Top of Data
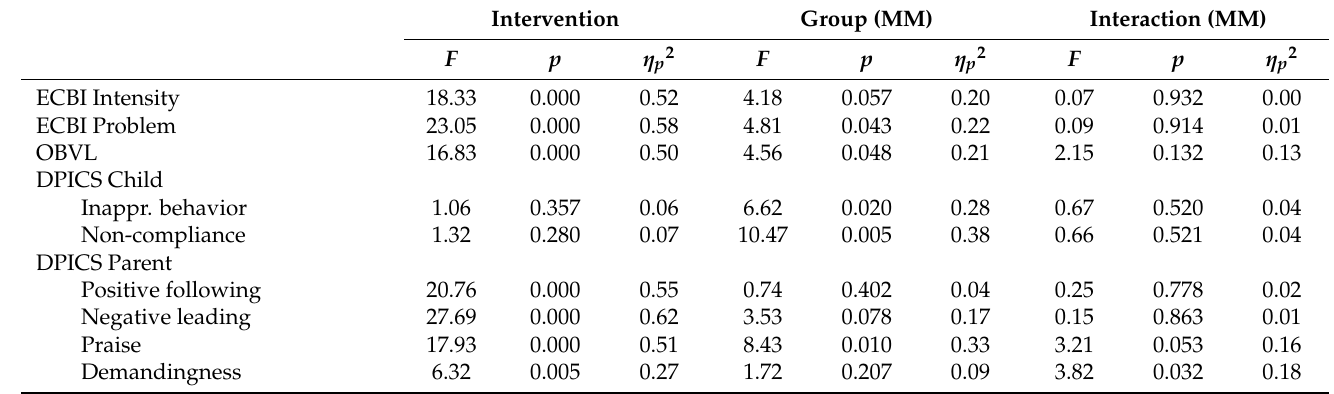
Table 2. PCIT-Home repeated measures ANOVA results ( F -values, p , partial eta squared ( η p 2 )). Intervention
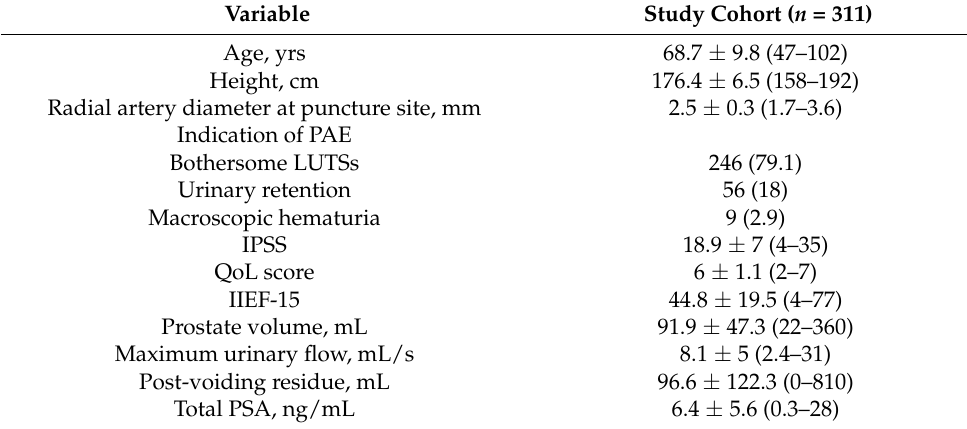
Table 1. Baseline characteristics of the study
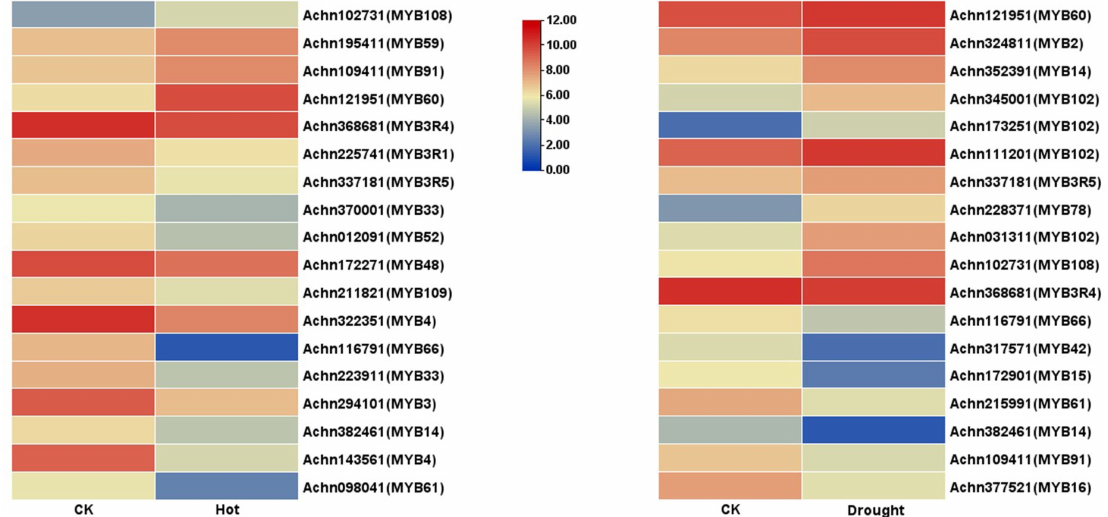
Figure 5. Heatmap of AcR2R3-MYB TFs’ transcriptional profiles in kiwifruit under drought and high-temperature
Bottom of Data
Work to complete - Identify the lines above that contain the word "Table", then copy them.

Written answer -
Table 2. PCIT-Home repeated measures ANOVA results ( F -values, p , partial eta squared ( η p 2 )). Intervention
Table 1. Baseline characteristics of the study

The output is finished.